_THE INPUT_

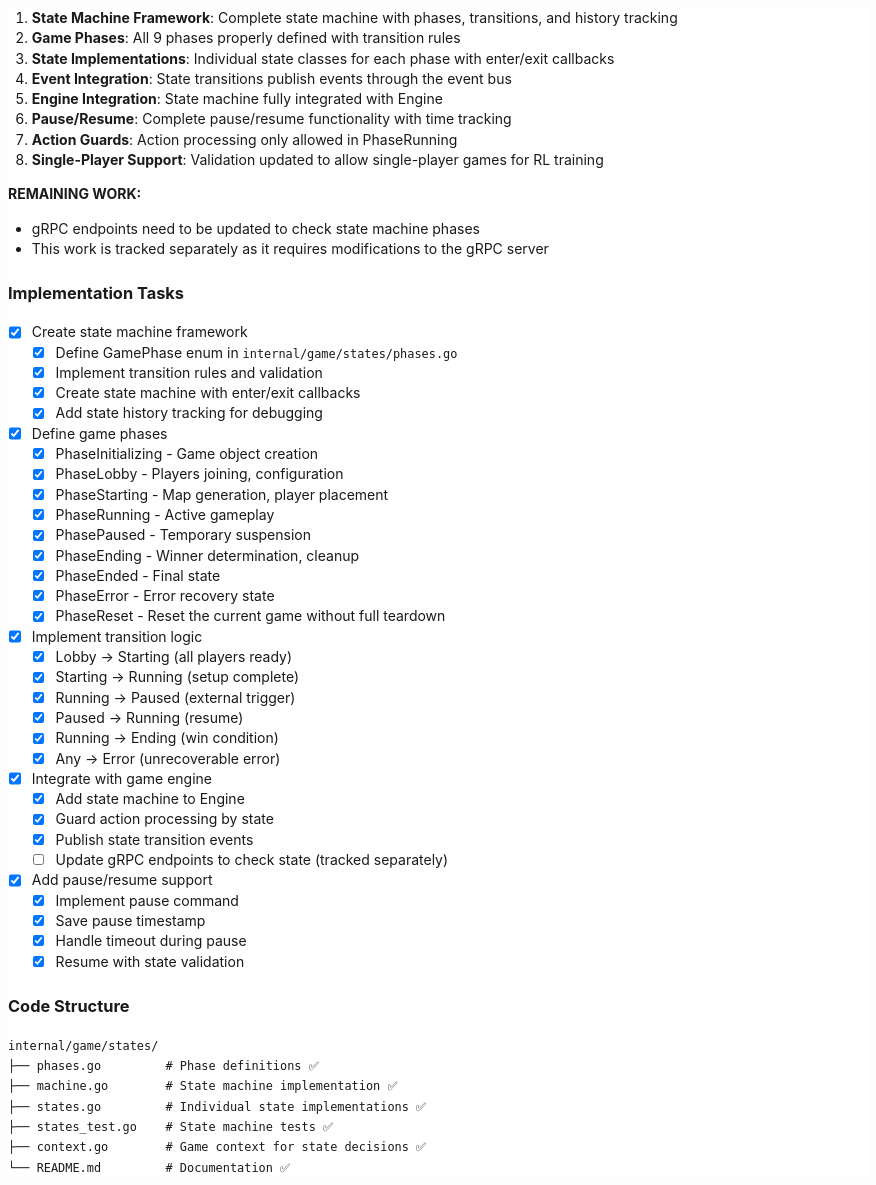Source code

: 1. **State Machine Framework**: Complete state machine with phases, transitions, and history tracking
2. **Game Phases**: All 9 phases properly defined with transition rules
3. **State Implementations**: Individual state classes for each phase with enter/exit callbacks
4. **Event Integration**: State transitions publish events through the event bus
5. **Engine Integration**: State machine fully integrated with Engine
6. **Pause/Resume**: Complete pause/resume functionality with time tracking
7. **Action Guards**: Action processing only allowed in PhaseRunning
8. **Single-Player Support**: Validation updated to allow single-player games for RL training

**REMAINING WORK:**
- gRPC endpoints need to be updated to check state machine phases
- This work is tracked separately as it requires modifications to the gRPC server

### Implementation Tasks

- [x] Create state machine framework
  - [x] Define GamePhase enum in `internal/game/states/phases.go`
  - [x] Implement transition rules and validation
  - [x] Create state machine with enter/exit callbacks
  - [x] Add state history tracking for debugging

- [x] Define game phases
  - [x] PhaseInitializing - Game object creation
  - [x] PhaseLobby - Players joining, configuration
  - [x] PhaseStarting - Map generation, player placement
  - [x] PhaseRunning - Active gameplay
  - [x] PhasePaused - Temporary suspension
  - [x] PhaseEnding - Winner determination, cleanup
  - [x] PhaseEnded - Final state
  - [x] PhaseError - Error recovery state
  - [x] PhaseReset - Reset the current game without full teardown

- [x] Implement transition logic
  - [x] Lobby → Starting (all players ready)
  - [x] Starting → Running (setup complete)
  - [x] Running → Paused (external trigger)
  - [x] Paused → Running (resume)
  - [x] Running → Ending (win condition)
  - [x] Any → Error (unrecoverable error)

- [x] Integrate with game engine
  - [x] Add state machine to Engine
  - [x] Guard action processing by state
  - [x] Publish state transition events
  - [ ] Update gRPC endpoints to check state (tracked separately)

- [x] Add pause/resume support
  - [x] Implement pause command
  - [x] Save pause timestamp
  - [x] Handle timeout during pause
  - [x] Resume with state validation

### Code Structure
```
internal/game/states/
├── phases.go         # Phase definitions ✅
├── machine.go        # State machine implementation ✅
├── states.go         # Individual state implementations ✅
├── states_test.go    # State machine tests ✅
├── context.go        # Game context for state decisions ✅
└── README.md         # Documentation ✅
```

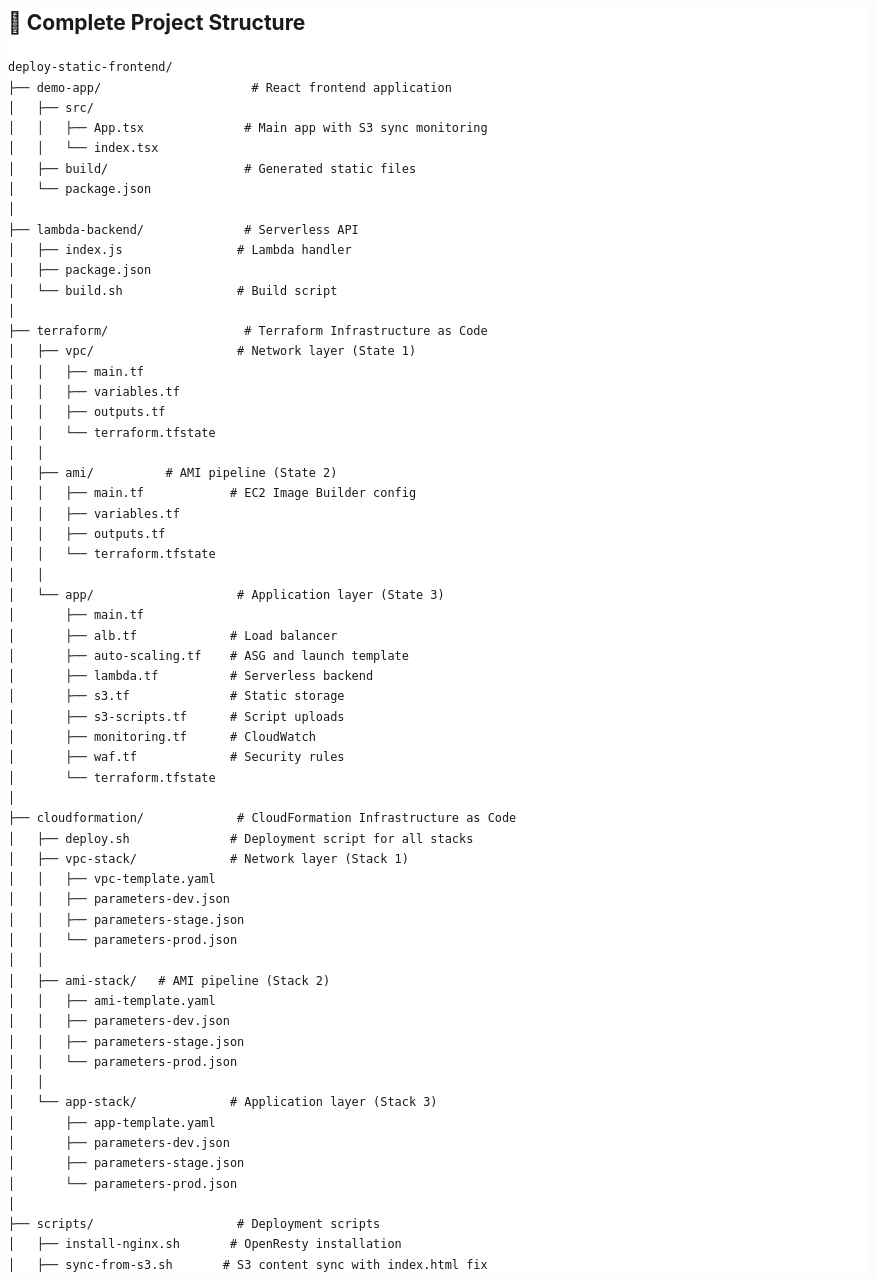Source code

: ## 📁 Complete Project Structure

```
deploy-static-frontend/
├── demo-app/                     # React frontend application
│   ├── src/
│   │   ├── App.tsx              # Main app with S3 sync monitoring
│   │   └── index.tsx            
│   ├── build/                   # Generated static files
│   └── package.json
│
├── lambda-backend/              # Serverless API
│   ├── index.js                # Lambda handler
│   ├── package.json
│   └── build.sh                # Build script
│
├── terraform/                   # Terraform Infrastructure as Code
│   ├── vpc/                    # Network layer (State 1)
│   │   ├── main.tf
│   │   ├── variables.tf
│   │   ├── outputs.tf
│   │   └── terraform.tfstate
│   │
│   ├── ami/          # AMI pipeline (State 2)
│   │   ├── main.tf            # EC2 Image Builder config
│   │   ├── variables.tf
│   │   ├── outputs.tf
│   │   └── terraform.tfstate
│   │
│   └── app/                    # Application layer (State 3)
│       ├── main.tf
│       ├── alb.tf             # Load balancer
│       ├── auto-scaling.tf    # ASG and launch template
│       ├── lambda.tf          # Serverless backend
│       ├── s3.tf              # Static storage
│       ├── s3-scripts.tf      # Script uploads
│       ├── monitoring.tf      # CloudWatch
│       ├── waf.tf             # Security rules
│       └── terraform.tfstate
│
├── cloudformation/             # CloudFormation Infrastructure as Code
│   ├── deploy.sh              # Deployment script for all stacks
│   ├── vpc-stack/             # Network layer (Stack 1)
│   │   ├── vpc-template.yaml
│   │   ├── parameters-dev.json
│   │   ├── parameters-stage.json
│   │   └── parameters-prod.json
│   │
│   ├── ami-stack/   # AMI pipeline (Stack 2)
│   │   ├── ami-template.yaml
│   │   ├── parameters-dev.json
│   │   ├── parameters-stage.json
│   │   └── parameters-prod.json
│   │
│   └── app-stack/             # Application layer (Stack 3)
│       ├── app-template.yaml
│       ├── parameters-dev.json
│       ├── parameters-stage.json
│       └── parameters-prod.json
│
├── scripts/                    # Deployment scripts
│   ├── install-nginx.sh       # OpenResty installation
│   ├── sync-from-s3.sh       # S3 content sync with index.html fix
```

==

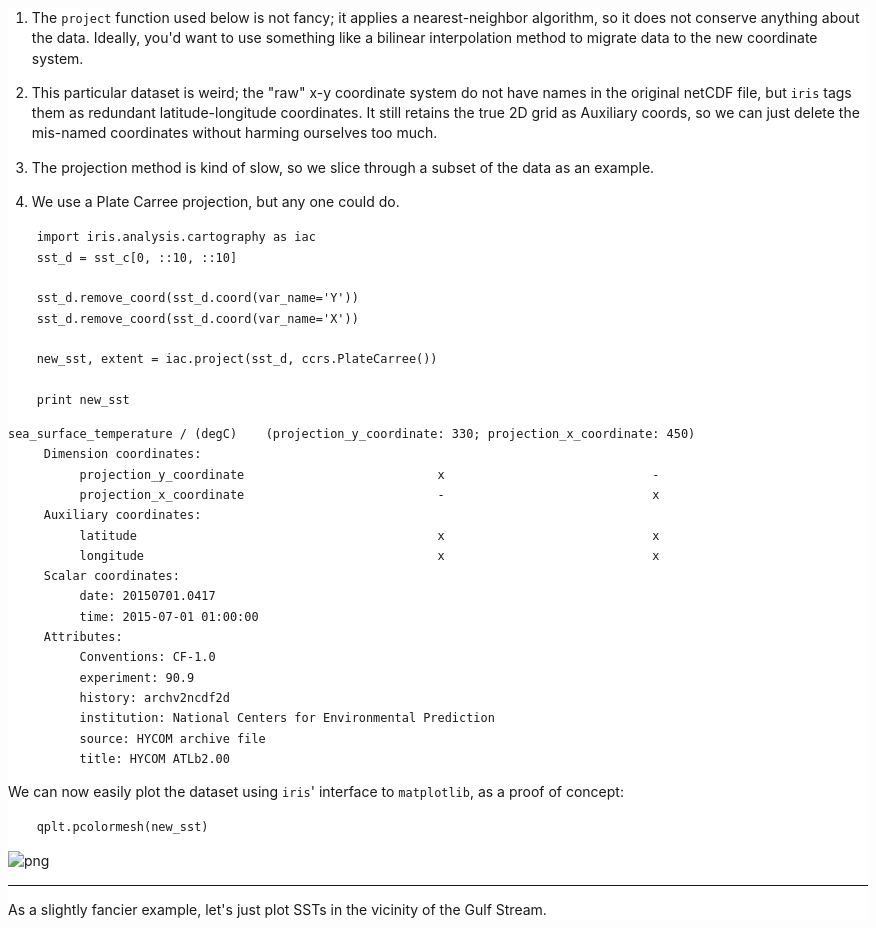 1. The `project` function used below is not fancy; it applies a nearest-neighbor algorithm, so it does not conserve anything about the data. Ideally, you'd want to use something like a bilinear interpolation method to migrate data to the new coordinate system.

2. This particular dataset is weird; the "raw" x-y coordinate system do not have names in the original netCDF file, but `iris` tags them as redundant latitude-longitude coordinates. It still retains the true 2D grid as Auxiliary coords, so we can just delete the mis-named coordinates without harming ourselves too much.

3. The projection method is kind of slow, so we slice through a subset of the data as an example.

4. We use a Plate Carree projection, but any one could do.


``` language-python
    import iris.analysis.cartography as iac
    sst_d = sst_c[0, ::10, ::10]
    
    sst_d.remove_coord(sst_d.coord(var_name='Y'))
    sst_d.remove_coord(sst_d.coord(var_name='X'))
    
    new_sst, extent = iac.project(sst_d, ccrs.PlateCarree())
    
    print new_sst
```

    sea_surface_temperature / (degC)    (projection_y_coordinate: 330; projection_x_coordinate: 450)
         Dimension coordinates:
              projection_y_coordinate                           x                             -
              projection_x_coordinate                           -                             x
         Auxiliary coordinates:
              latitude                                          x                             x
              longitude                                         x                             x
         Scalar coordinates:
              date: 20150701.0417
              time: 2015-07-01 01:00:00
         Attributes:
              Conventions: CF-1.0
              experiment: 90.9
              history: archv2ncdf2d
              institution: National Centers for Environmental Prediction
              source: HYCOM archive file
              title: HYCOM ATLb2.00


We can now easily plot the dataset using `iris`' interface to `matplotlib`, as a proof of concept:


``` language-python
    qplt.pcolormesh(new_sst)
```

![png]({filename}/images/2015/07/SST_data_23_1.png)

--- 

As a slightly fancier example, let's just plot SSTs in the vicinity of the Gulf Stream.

_WORK REQUEST_
For this exercise, find all lines in the records containing the word "coordinates" and copy them.

_RESPONSE BELOW_
2. This particular dataset is weird; the "raw" x-y coordinate system do not have names in the original netCDF file, but `iris` tags them as redundant latitude-longitude coordinates. It still retains the true 2D grid as Auxiliary coords, so we can just delete the mis-named coordinates without harming ourselves too much.
         Dimension coordinates:
         Auxiliary coordinates:
         Scalar coordinates:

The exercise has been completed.